Plot the number of defaults you got from the previous exercise, in your namespace as n_defaults, as a CDF. The ecdf() function you wrote in the first section is available.

If interest rates are such that the bank will lose money if 10 or more of its loans are defaulted upon, what is the probability that the bank will lose money?

#### Instructions
> - Compute the _x_ and _y_ values for the ECDF of n_defaults.
> - Plot the ECDF, making sure to label the axes. Remember to include marker = '.' and linestyle = 'none' in addition to x and y in your call plt.plot().
> - Show the plot.
> - Compute the total number of entries in your n_defaults array that were greater than or equal to 10. To do so, compute a boolean array that tells you whether a given entry of n_defaults is >= 10. Then sum all the entries in this array using np.sum().

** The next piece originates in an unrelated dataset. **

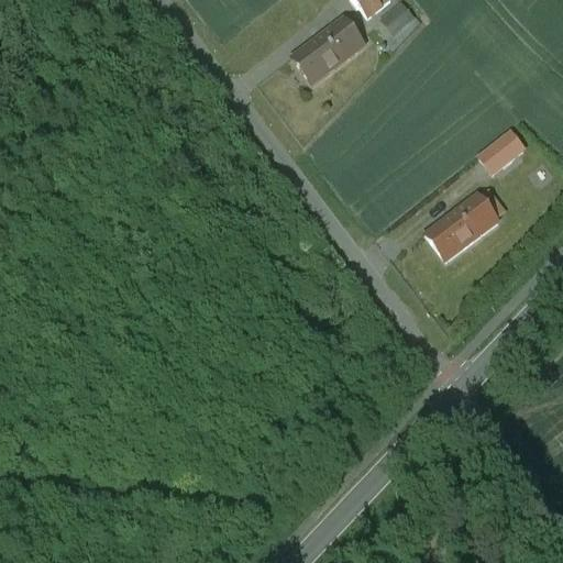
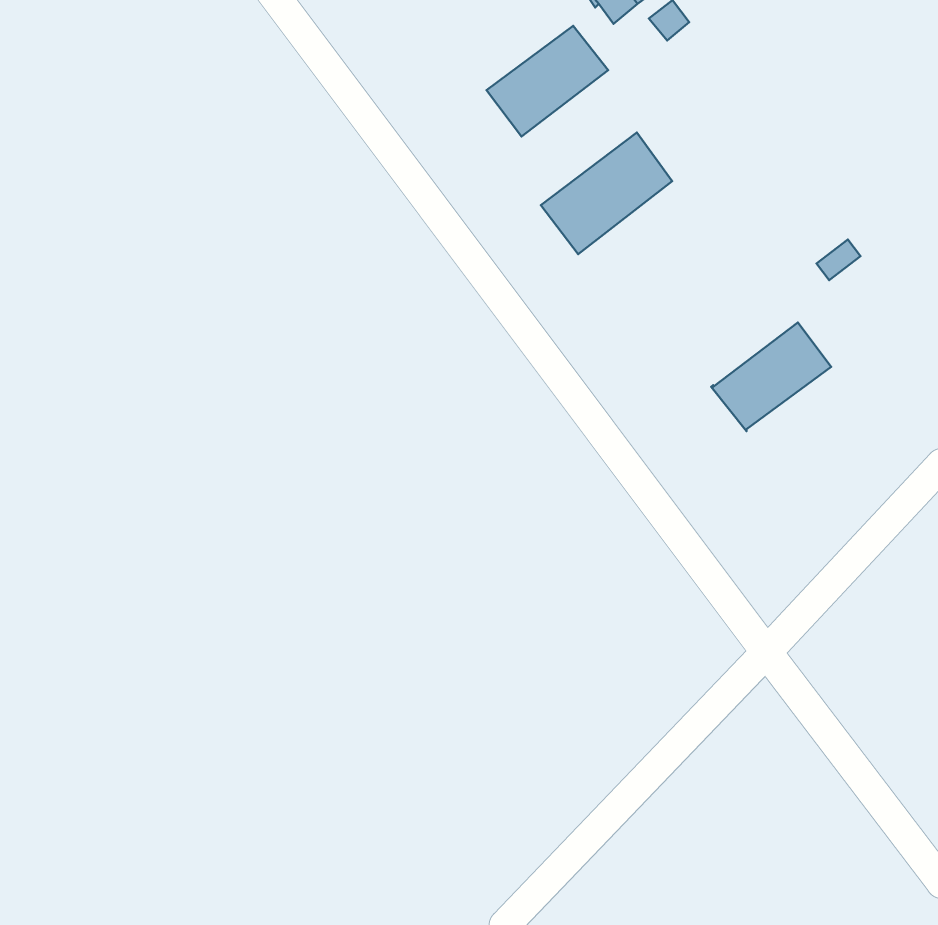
building: none -> [541,133,672,254]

For example, np.sum(n_defaults <= 5) would compute the number of defaults with 5 or fewer defaults.
> - The probability that the bank loses money is the fraction of n_defaults that are greater than or equal to 10. 

In [None]:
def ecdf(data):
    """Compute ECDF for a one-dimensional array of measurements."""
    # Number of data points: n
    n = len(data)

    # x-data for the ECDF: x
    x = np.sort(data)

    # y-data for the ECDF: y
    y = np.arange(1, n+1) / float(n)

    return x, y

In [None]:
# Compute ECDF: x, y
.... , ....  = ecdf( ..... )

# Plot the ECDF with labeled axes
_ = plt.plot( ..... , ..... ,  marker=".", markersize=8, color="#3c8242", linestyle="none")

# labeling axes


# Show the plot


In [None]:
# Compute the number of 100-loan simulations with 10 or more defaults: n_lose_money
... = np.sum( ... >= ... )

# Compute and print probability of losing money
print 'Probability of losing money =', .... / ....


**As we might expect, we most likey get 5/100 defaults. But we still have about a 2% chance of getting 10 or more defaults out of 100 loans.**